Record set:
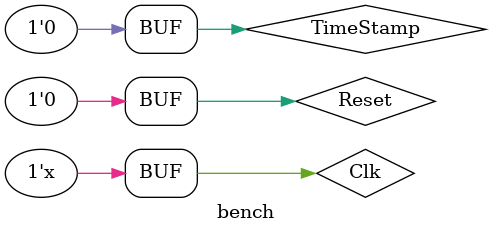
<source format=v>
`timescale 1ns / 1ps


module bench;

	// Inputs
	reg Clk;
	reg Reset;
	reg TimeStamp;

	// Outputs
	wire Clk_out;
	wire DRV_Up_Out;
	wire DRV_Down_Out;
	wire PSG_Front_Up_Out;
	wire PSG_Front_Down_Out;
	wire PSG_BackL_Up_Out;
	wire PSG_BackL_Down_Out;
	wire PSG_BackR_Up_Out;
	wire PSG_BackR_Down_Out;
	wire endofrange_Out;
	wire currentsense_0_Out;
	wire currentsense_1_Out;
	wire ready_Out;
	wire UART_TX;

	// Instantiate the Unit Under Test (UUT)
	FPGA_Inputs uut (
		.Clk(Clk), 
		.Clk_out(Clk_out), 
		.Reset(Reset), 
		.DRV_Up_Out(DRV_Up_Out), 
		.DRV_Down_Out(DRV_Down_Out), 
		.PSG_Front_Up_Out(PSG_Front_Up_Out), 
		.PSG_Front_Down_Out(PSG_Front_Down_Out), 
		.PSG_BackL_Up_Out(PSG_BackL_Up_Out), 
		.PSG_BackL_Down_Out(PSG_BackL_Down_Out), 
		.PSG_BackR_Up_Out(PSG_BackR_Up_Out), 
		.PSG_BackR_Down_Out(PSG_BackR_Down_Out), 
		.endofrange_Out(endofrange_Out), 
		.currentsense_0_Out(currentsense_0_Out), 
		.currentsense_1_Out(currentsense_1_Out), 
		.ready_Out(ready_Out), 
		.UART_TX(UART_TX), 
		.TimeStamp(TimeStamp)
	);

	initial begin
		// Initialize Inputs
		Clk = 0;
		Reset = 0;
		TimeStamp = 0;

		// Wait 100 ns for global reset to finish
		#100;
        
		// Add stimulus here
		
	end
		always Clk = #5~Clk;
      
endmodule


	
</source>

What to work on: Give only the number of lines in the data that include the string "TimeStamp".

Result of this exercise: 3